## What to do
The records below must be copied in full, exactly as they read.

## Excerpted data
★ ★ ★
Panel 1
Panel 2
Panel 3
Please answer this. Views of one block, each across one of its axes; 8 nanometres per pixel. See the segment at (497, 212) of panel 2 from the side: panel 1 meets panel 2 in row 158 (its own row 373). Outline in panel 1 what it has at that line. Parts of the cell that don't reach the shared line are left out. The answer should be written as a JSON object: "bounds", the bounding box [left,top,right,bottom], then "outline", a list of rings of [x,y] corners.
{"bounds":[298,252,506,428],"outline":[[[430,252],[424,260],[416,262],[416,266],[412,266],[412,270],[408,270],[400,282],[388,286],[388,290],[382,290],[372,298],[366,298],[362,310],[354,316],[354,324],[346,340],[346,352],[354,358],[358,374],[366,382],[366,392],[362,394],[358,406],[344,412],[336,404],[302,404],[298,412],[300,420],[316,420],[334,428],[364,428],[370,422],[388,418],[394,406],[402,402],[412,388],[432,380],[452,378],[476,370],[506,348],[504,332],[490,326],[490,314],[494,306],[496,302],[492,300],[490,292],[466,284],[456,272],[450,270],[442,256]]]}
★ ★ ★
## Solution to the exercise
Panel 1
Panel 2
Panel 3
Please answer this. Views of one block, each across one of its axes; 8 nanometres per pixel. See the segment at (497, 212) of panel 2 from the side: panel 1 meets panel 2 in row 158 (its own row 373). Outline in panel 1 what it has at that line. Parts of the cell that don't reach the shared line are left out. The answer should be written as a JSON object: "bounds", the bounding box [left,top,right,bottom], then "outline", a list of rings of [x,y] corners.
{"bounds":[298,252,506,428],"outline":[[[430,252],[424,260],[416,262],[416,266],[412,266],[412,270],[408,270],[400,282],[388,286],[388,290],[382,290],[372,298],[366,298],[362,310],[354,316],[354,324],[346,340],[346,352],[354,358],[358,374],[366,382],[366,392],[362,394],[358,406],[344,412],[336,404],[302,404],[298,412],[300,420],[316,420],[334,428],[364,428],[370,422],[388,418],[394,406],[402,402],[412,388],[432,380],[452,378],[476,370],[506,348],[504,332],[490,326],[490,314],[494,306],[496,302],[492,300],[490,292],[466,284],[456,272],[450,270],[442,256]]]}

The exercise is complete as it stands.